--- TEXT FOR ANALYSIS Enclosed Below ---

Zhang Huan: 49 Days | For nearly two decades, Zhang Huan has established himself as one of the preeminent artists to emerge from China since the early 90s. Central to his exhibition at Blum & Poe is Pagoda, 2009, an imposing brick sculpture originally displayed at the Shanghai Art Museum. The twenty-two foot tall bell shaped pagoda is comprised of salvaged brick collected from demolition sites surrounding Shanghai (centuries old buildings that have been bulldozed in place of modern architectural progress). Near the center of the structure is a carved window from which a taxidermied pig periodically emerges and from where clouds of incense ash are dramatically emitted into the gallery.
Pagoda serves partly as a tribute to Zhu Gangqiang, or the "Cast-Iron Pig", now famous for having survived 49 days in rubble, following China's historic 2008 Sichuan earthquake. Upon hearing its story of survival, Zhang negotiated the pig's purchase and has subsequently adopted him into his studio, employing a full-time caretaker and making his likeness a central part of his artistic practice. The number "49" (from which the show takes its title) is dually significant, both for its relationship to Zhu Gangqiang's story and for its connection to Buddhist thought, as the Buddhists believe 49 days is the amount of time ones soul remains on earth between death and reincarnation.

--- End of Enclosed TEXT FOR ANALYSIS ---
--- MATERIAL SHOWN Enclosed Below ---

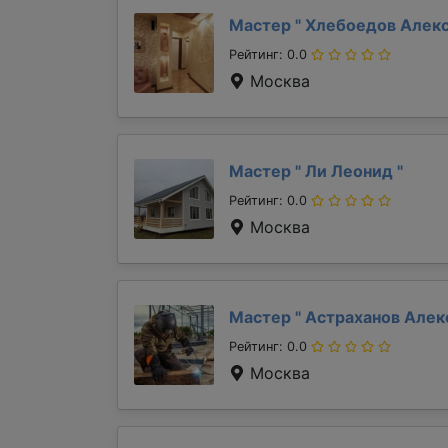
Мастер "
Хлебоедов Алек
Рейтинг: 0.0
Москва
Мастер "
Ли Леонид
"
Рейтинг: 0.0
Москва
Мастер "
Астраханов Але
Рейтинг: 0.0
Москва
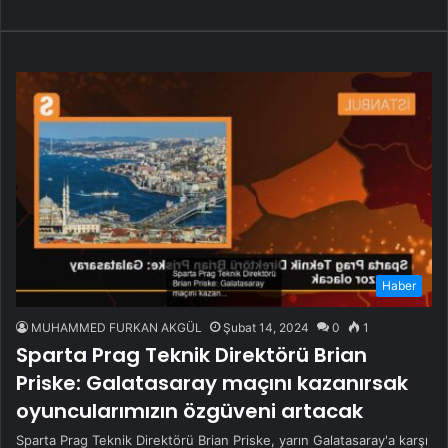
Haber
MUHAMMED FURKAN AKGÜL
Şubat 14, 2024
0
1
Sparta Prag Teknik Direktörü Brian
Priske: Galatasaray maçını kazanırsak
oyuncularımızın özgüveni artacak
Sparta Prag Teknik Direktörü Brian Priske, yarın Galatasaray'a karşı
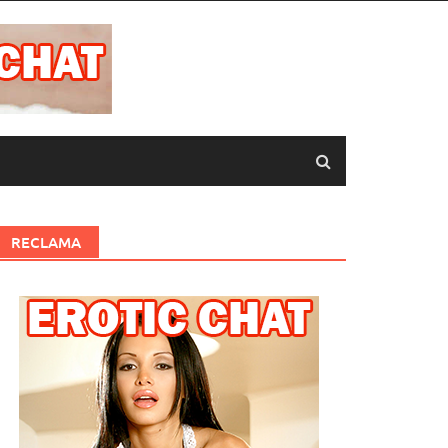
RECLAMA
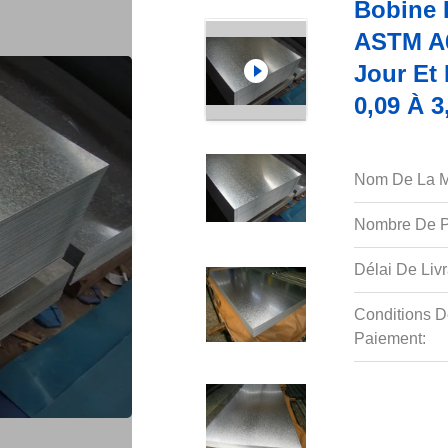
Bobine 
ASTM A6
Jour Et
0,09 À 
Nom De La M
Nombre De P
Délai De Livr
Conditions D
Paiement:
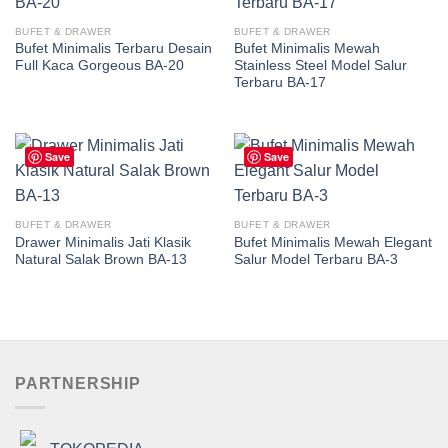
BUFET & DRAWER
BUFET & DRAWER
Bufet Minimalis Terbaru Desain
Bufet Minimalis Mewah
Full Kaca Gorgeous BA-20
Stainless Steel Model Salur
Terbaru BA-17
Save
Save
BUFET & DRAWER
BUFET & DRAWER
Drawer Minimalis Jati Klasik
Bufet Minimalis Mewah Elegant
Natural Salak Brown BA-13
Salur Model Terbaru BA-3
PARTNERSHIP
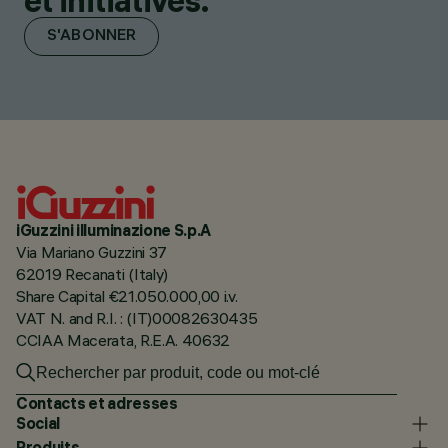
et initiatives.
S'ABONNER
iGuzzini illuminazione S.p.A
Via Mariano Guzzini 37
62019 Recanati (Italy)
Share Capital €21.050.000,00 i.v.
VAT N. and R.I. : (IT)00082630435
CCIAA Macerata, R.E.A. 40632
Contacts et adresses
Social
Produits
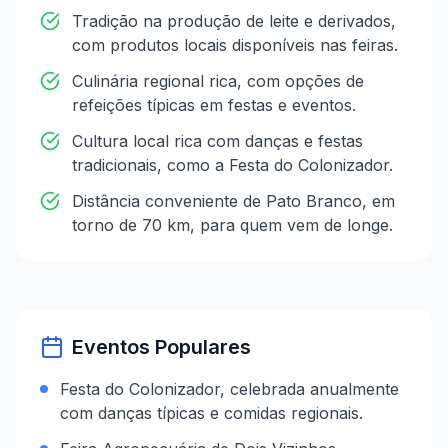
Tradição na produção de leite e derivados,
com produtos locais disponíveis nas feiras.
Culinária regional rica, com opções de
refeições típicas em festas e eventos.
Cultura local rica com danças e festas
tradicionais, como a Festa do Colonizador.
Distância conveniente de Pato Branco, em
torno de 70 km, para quem vem de longe.
Eventos Populares
Festa do Colonizador, celebrada anualmente
com danças típicas e comidas regionais.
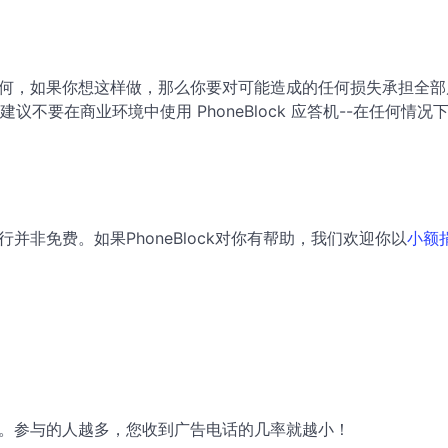
。无论如何，如果你想这样做，那么你要对可能造成的任何损失承担
不要在商业环境中使用 PhoneBlock 应答机--在任何情
运行并非免费。如果PhoneBlock对你有帮助，我们欢迎你以
小额
友分享。参与的人越多，您收到广告电话的几率就越小！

--- End of Enclosed MATERIAL SHOWN ---

**WORK REQUEST A:**
Reproduce the full text about Zhang Huan's exhibition "49 Days", word for word.
**WORK REQUEST B:**
How many lines of the listing contain the string "Salur"? Give only the number.

**ANSWER SECTION A:**
Zhang Huan: 49 Days | For nearly two decades, Zhang Huan has established himself as one of the preeminent artists to emerge from China since the early 90s. Central to his exhibition at Blum & Poe is Pagoda, 2009, an imposing brick sculpture originally displayed at the Shanghai Art Museum. The twenty-two foot tall bell shaped pagoda is comprised of salvaged brick collected from demolition sites surrounding Shanghai (centuries old buildings that have been bulldozed in place of modern architectural progress). Near the center of the structure is a carved window from which a taxidermied pig periodically emerges and from where clouds of incense ash are dramatically emitted into the gallery.
Pagoda serves partly as a tribute to Zhu Gangqiang, or the "Cast-Iron Pig", now famous for having survived 49 days in rubble, following China's historic 2008 Sichuan earthquake. Upon hearing its story of survival, Zhang negotiated the pig's purchase and has subsequently adopted him into his studio, employing a full-time caretaker and making his likeness a central part of his artistic practice. The number "49" (from which the show takes its title) is dually significant, both for its relationship to Zhu Gangqiang's story and for its connection to Buddhist thought, as the Buddhists believe 49 days is the amount of time ones soul remains on earth between death and reincarnation.

**ANSWER SECTION B:**
2